This summer, I have read the book Happiness of Matthieu Ricard.
The book starts with examining the nature of happiness. What is the definition?
By hapiness I mean here a deep sense of flourishing that arises from an exceptionally healthy mind. This is not a mere pleasurable feeling, a fleeting emotion, or a mood, but an optimal state of being.
Ricard has studied a lot of material about happiness which he quotes and comments on throughout the book. One central theme is that achieving happiness is a skill that can be learned; happiness does not come to us automatically.
Ricard elaborates on the subject of happiness by analyzing what makes us happy and what not. His reasoning is very logical and almost scientific. It is in no way esoteric or religiously biased. He states that scientific research has shown that rich people are not more happy, although people need a basic level of material well-being.

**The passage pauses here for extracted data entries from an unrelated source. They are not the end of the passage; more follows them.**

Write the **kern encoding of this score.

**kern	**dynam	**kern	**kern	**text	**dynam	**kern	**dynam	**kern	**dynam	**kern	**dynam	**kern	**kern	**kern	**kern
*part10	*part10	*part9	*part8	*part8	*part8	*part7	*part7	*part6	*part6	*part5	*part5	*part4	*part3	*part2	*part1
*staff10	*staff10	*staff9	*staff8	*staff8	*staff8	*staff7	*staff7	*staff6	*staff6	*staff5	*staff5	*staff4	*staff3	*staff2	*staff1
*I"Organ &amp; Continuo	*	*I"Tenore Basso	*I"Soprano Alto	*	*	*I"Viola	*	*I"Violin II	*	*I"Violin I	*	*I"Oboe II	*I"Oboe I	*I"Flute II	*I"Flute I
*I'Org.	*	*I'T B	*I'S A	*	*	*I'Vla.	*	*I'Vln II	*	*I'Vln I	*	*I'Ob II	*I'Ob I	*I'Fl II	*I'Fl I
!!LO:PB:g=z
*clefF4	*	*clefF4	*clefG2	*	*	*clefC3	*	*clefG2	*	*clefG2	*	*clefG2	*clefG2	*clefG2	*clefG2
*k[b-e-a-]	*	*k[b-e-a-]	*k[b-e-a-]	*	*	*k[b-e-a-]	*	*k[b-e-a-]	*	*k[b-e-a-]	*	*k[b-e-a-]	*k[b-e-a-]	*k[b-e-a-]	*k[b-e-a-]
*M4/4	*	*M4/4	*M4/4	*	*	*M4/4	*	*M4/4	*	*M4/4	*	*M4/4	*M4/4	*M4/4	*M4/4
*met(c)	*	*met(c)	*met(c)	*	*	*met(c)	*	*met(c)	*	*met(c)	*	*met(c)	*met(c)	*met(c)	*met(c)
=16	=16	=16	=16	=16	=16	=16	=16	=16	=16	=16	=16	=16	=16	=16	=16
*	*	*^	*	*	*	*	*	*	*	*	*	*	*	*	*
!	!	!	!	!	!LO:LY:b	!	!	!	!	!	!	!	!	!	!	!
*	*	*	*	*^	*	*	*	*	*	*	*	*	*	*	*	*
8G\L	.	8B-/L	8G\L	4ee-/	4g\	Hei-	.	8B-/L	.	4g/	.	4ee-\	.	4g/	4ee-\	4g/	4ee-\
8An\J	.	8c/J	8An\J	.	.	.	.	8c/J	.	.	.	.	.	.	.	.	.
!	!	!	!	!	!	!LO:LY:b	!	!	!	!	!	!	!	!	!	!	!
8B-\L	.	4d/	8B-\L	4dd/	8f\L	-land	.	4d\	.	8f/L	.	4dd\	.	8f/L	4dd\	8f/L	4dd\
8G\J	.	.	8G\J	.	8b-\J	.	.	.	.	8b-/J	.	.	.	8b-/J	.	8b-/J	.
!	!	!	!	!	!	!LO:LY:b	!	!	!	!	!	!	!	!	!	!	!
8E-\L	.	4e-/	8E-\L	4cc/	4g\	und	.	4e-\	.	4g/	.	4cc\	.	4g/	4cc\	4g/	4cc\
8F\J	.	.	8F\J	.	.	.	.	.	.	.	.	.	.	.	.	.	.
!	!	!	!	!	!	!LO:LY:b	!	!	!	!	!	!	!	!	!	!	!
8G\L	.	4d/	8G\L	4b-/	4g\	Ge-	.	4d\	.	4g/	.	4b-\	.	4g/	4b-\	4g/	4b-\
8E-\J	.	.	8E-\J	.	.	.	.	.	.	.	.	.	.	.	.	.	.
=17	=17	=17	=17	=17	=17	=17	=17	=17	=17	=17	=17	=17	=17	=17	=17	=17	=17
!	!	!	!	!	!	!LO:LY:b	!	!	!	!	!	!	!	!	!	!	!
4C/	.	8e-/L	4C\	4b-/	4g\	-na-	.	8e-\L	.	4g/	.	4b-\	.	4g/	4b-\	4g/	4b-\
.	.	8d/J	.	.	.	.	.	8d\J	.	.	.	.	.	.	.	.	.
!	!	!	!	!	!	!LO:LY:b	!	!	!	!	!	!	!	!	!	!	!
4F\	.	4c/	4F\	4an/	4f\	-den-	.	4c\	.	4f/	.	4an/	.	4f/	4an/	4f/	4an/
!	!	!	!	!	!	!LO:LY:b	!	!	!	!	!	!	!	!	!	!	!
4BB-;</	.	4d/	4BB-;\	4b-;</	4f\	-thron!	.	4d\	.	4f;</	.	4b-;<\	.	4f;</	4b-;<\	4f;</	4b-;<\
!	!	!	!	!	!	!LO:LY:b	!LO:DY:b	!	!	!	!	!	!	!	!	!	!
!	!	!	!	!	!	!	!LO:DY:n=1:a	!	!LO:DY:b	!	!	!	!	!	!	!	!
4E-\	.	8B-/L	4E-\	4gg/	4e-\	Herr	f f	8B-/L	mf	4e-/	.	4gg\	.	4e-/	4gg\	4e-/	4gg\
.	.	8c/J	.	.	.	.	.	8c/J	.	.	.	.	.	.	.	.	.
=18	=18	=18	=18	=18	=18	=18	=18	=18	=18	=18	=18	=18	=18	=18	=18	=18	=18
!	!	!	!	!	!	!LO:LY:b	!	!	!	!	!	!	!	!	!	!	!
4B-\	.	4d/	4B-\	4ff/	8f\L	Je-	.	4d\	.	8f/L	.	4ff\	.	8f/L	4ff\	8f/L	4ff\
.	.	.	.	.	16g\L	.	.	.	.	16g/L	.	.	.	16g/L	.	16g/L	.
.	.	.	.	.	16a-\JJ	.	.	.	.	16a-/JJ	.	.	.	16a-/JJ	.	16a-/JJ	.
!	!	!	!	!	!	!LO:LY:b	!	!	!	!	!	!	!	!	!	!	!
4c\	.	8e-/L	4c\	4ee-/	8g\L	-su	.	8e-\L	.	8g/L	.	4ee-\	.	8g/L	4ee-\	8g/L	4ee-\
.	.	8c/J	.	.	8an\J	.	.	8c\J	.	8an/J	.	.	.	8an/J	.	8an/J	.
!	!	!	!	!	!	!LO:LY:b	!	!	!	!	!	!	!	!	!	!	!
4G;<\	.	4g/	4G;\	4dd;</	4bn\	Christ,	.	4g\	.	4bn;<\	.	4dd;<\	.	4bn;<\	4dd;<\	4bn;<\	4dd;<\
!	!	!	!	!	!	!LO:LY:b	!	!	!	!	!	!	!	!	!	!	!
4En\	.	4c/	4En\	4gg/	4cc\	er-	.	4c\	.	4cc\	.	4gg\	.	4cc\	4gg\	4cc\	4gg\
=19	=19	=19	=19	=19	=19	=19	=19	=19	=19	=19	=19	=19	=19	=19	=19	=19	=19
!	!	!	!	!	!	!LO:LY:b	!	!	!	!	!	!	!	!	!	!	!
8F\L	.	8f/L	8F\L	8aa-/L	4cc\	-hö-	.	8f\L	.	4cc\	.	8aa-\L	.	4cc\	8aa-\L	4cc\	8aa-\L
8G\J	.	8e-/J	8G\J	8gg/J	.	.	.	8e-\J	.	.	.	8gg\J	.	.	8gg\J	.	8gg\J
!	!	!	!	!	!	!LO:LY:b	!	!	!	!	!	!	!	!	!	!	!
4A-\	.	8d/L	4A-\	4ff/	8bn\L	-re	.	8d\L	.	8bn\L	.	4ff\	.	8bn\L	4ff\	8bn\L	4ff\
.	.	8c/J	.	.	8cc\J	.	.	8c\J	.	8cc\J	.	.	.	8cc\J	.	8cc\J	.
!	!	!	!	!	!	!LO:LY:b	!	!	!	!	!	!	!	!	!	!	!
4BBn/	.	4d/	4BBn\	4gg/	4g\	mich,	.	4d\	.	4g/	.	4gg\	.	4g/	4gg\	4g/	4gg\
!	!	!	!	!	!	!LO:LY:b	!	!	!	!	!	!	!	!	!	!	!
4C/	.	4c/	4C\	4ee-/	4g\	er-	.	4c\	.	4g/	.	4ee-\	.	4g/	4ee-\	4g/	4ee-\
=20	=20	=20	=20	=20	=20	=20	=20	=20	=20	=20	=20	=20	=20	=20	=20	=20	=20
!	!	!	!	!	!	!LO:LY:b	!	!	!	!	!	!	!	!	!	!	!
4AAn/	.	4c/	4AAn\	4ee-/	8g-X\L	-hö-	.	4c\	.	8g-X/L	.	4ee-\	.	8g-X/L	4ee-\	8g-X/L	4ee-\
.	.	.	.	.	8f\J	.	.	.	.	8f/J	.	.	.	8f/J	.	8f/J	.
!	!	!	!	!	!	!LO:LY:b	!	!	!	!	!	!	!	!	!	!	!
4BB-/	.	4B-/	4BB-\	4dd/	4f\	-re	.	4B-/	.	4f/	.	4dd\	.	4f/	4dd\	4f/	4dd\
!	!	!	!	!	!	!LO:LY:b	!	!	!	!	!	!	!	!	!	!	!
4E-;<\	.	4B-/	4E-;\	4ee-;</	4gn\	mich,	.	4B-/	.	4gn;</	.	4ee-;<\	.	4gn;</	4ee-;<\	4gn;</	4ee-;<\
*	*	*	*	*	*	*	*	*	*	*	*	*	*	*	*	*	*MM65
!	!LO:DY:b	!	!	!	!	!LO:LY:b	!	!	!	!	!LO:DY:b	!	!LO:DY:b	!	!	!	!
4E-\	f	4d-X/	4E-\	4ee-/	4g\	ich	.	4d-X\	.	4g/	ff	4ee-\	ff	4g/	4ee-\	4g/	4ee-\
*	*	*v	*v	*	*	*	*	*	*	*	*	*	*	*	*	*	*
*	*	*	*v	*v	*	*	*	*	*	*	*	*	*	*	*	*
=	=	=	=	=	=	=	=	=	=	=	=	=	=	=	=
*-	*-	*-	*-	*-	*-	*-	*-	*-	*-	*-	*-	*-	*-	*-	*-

The author also makes clear that our happiness does not depend on outer circumstances at all.
Being a Tibetan monk, Ricard uses sources from the buddhist tradition, like non-self, the roots of suffering, the difference between emotions and feelings. He also analyses disturbing emotions like desire, hatred and envy. These chapters reminded me of the book Destructive Emotions, a report about a dialogue between The Dalai Lama and Western scientists, whereby Matthieu Ricard was the translator for His Holiness.
I have enjoyed reading this book very much, while I was staying with my family in Hungary in August. It is eloquently written, well grounded in science and philosophy and can resist criticism from the more rational readers.